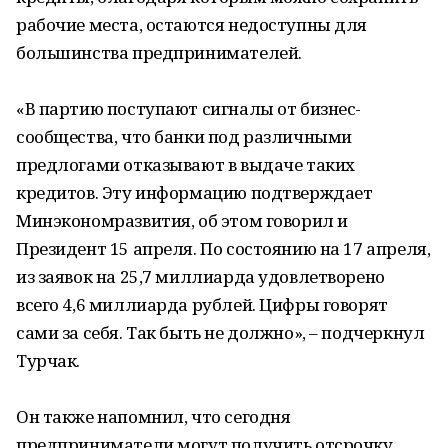
рабочие места, остаются недоступны для
большинства предпринимателей.
«В партию поступают сигналы от бизнес-
сообщества, что банки под различными
предлогами отказывают в выдаче таких
кредитов. Эту информацию подтверждает
Минэкономразвития, об этом говорил и
Президент 15 апреля. По состоянию на 17 апреля,
из заявок на 25,7 миллиарда удовлетворено
всего 4,6 миллиарда рублей. Цифры говорят
сами за себя. Так быть не должно», – подчеркнул
Турчак.
Он также напомнил, что сегодня
предприниматели могут получить отсрочку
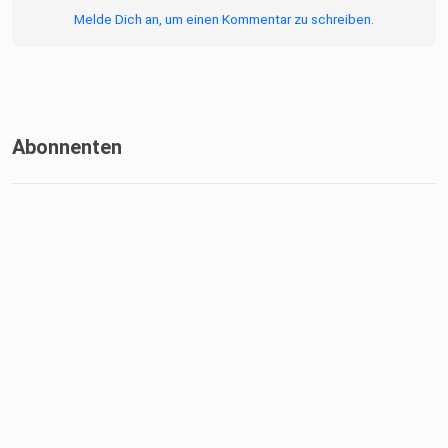
treffen und dadurch Verluste erleiden.
Melde Dich an, um einen Kommentar zu schreiben.
Abonnenten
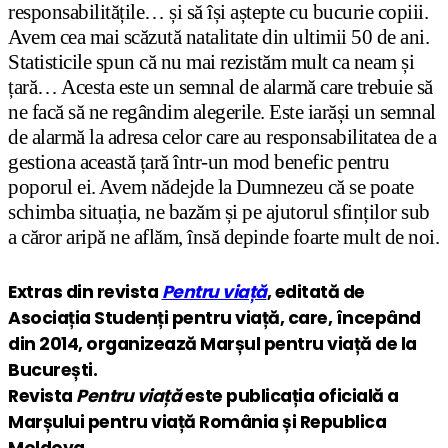
responsabilitățile… și să își aștepte cu bucurie copiii.
Avem cea mai scăzută natalitate din ultimii 50 de ani.
Statisticile spun că nu mai rezistăm mult ca neam și
țară… Acesta este un semnal de alarmă care trebuie să
ne facă să ne regândim alegerile. Este iarăși un semnal
de alarmă la adresa celor care au responsabilitatea de a
gestiona această țară într-un mod benefic pentru
poporul ei. Avem nădejde la Dumnezeu că se poate
schimba situația, ne bazăm și pe ajutorul sfinților sub
a căror aripă ne aflăm, însă depinde foarte mult de noi.
Extras din revista
Pentru viață
, editată de
Asociația Studenți pentru viață, care, începând
din 2014, organizează Marșul pentru viață de la
București.
Revista
Pentru viață
este publicația oficială a
Marșului pentru viață România și Republica
Moldova.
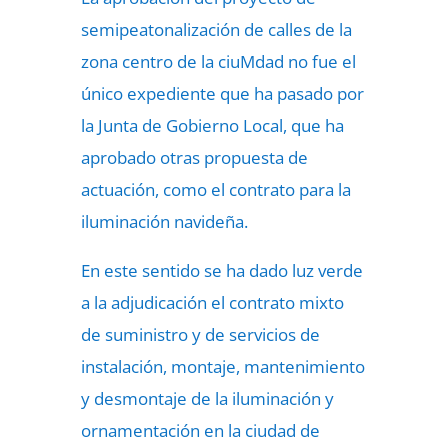
semipeatonalización de calles de la
zona centro de la ciuMdad no fue el
único expediente que ha pasado por
la Junta de Gobierno Local, que ha
aprobado otras propuesta de
actuación, como el contrato para la
iluminación navideña.
En este sentido se ha dado luz verde
a la adjudicación el contrato mixto
de suministro y de servicios de
instalación, montaje, mantenimiento
y desmontaje de la iluminación y
ornamentación en la ciudad de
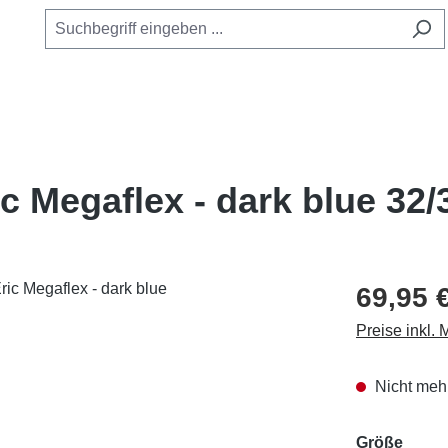
c Megaflex - dark blue 32/
69,95 
Preise inkl.
Nicht mehr
ausw
Größe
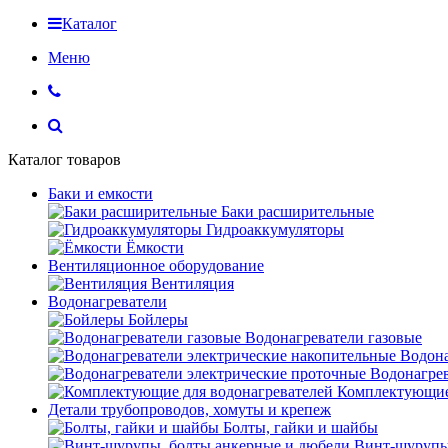
Каталог
Меню
Каталог товаров
Баки и емкости
Баки расширительные
Гидроаккумуляторы
Ёмкости
Вентиляционное оборудование
Вентиляция
Водонагреватели
Бойлеры
Водонагреватели газовые
Водона
Водонагрев
Комплектующие 
Детали трубопроводов, хомуты и крепеж
Болты, гайки и шайбы
Винт-шурупы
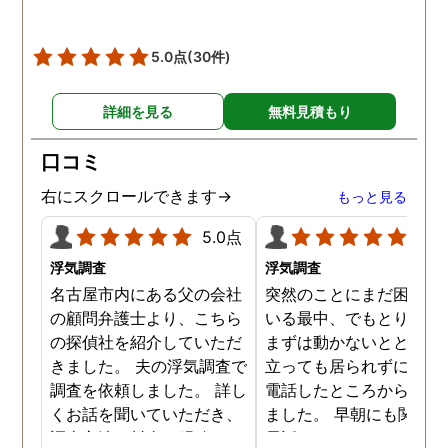
5.0点
(30件)
詳細を見る
無料見積もり
口コミ
右にスクロールできます→
もっと見る
5.0点
5.0
浮気調査
浮気調査
名古屋市内にある父の会社
突然のことにまだ困惑し
の顧問弁護士より、こちら
いる最中、でもとりあえ
の探偵社を紹介していただ
まずは動かないとと居て
きました。 夫の浮気調査で
立っても居られずに早朝
調査を依頼しました。 詳し
電話したところから始ま
くお話を聞いていただき、
ました。 早朝にも関わら
調査方法や料金も明確で、
電話口でもしっかり対応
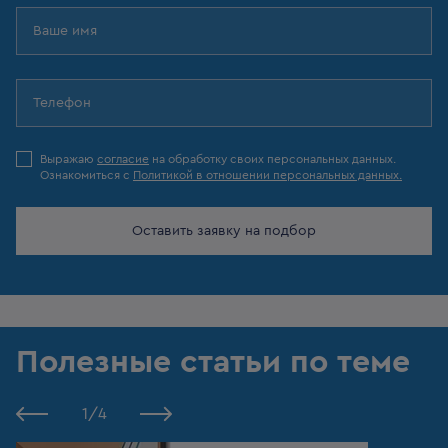
Выражаю
согласие
на обработку своих персональных данных.
Ознакомиться с
Политикой в отношении персональных данных.
Оставить заявку на подбор
Полезные статьи по теме
1
/
4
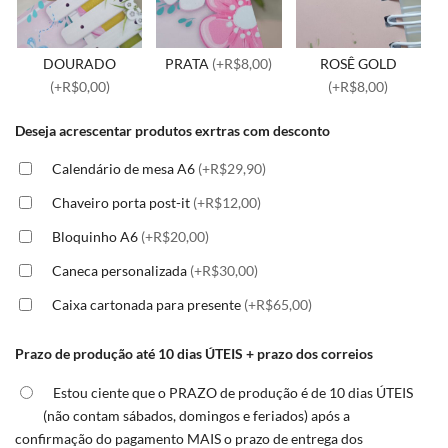
DOURADO
PRATA
(+R$8,00)
ROSÊ GOLD
(+R$0,00)
(+R$8,00)
Deseja acrescentar produtos exrtras com desconto
Calendário de mesa A6
(+R$29,90)
Chaveiro porta post-it
(+R$12,00)
Bloquinho A6
(+R$20,00)
Caneca personalizada
(+R$30,00)
Caixa cartonada para presente
(+R$65,00)
Prazo de produção até 10 dias ÚTEIS + prazo dos correios
Estou ciente que o PRAZO de produção é de 10 dias ÚTEIS
(não contam sábados, domingos e feriados) após a
confirmação do pagamento MAIS o prazo de entrega dos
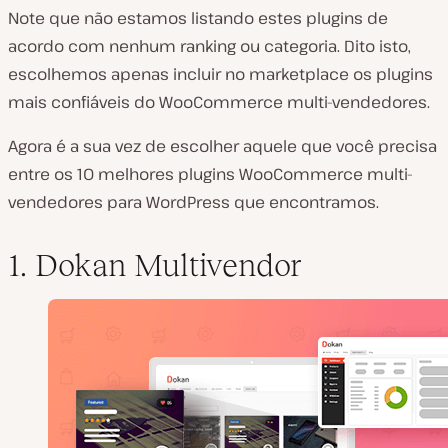
Note que não estamos listando estes plugins de
acordo com nenhum ranking ou categoria. Dito isto,
escolhemos apenas incluir no marketplace os plugins
mais confiáveis do WooCommerce multi-vendedores.
Agora é a sua vez de escolher aquele que você precisa
entre os 10 melhores plugins WooCommerce multi-
vendedores para WordPress que encontramos.
1. Dokan Multivendor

Requirement:
Exact copy, no pictures: reproduce every record as it stands.

Answer area:
рабочие места, остаются недоступны для
большинства предпринимателей.
«В партию поступают сигналы от бизнес-
сообщества, что банки под различными
предлогами отказывают в выдаче таких
кредитов. Эту информацию подтверждает
Минэкономразвития, об этом говорил и
Президент 15 апреля. По состоянию на 17 апреля,
из заявок на 25,7 миллиарда удовлетворено
всего 4,6 миллиарда рублей. Цифры говорят
сами за себя. Так быть не должно», – подчеркнул
Турчак.
Он также напомнил, что сегодня
предприниматели могут получить отсрочку
treffen und dadurch Verluste erleiden.
Melde Dich an, um einen Kommentar zu schreiben.
Abonnenten
responsabilitățile… și să își aștepte cu bucurie copiii.
Avem cea mai scăzută natalitate din ultimii 50 de ani.
Statisticile spun că nu mai rezistăm mult ca neam și
țară… Acesta este un semnal de alarmă care trebuie să
ne facă să ne regândim alegerile. Este iarăși un semnal
de alarmă la adresa celor care au responsabilitatea de a
gestiona această țară într-un mod benefic pentru
poporul ei. Avem nădejde la Dumnezeu că se poate
schimba situația, ne bazăm și pe ajutorul sfinților sub
a căror aripă ne aflăm, însă depinde foarte mult de noi.
Extras din revista
Pentru viață
, editată de
Asociația Studenți pentru viață, care, începând
din 2014, organizează Marșul pentru viață de la
București.
Revista
Pentru viață
este publicația oficială a
Marșului pentru viață România și Republica
Moldova.
semipeatonalización de calles de la
zona centro de la ciuMdad no fue el
único expediente que ha pasado por
la Junta de Gobierno Local, que ha
aprobado otras propuesta de
actuación, como el contrato para la
iluminación navideña.
En este sentido se ha dado luz verde
a la adjudicación el contrato mixto
de suministro y de servicios de
instalación, montaje, mantenimiento
y desmontaje de la iluminación y
ornamentación en la ciudad de
c Megaflex - dark blue 32/
69,95 
Preise inkl.
Nicht mehr
ausw
Größe
Каталог
Меню
Каталог товаров
Баки и емкости
Баки расширительные
Гидроаккумуляторы
Ёмкости
Вентиляционное оборудование
Вентиляция
Водонагреватели
Бойлеры
Водонагреватели газовые
Водона
Водонагрев
Комплектующие 
Детали трубопроводов, хомуты и крепеж
Болты, гайки и шайбы
Винт-шурупы
5.0点
(30件)
詳細を見る
無料見積もり
口コミ
右にスクロールできます→
もっと見る
5.0点
5.0
浮気調査
浮気調査
名古屋市内にある父の会社
突然のことにまだ困惑し
の顧問弁護士より、こちら
いる最中、でもとりあえ
の探偵社を紹介していただ
まずは動かないとと居て
きました。 夫の浮気調査で
立っても居られずに早朝
調査を依頼しました。 詳し
電話したところから始ま
くお話を聞いていただき、
ました。 早朝にも関わら
調査方法や料金も明確で、
電話口でもしっかり対応
Выражаю
согласие
на обработку своих персональных данных.
Ознакомиться с
Политикой в отношении персональных данных.
Оставить заявку на подбор
Полезные статьи по теме
1
/
4
DOURADO
PRATA
(+R$8,00)
ROSÊ GOLD
(+R$0,00)
(+R$8,00)
Deseja acrescentar produtos exrtras com desconto
Calendário de mesa A6
(+R$29,90)
Chaveiro porta post-it
(+R$12,00)
Bloquinho A6
(+R$20,00)
Caneca personalizada
(+R$30,00)
Caixa cartonada para presente
(+R$65,00)
Prazo de produção até 10 dias ÚTEIS + prazo dos correios
Estou ciente que o PRAZO de produção é de 10 dias ÚTEIS
(não contam sábados, domingos e feriados) após a
confirmação do pagamento MAIS o prazo de entrega dos
Note que não estamos listando estes plugins de
acordo com nenhum ranking ou categoria. Dito isto,
escolhemos apenas incluir no marketplace os plugins
mais confiáveis do WooCommerce multi-vendedores.
Agora é a sua vez de escolher aquele que você precisa
entre os 10 melhores plugins WooCommerce multi-
vendedores para WordPress que encontramos.
1. Dokan Multivendor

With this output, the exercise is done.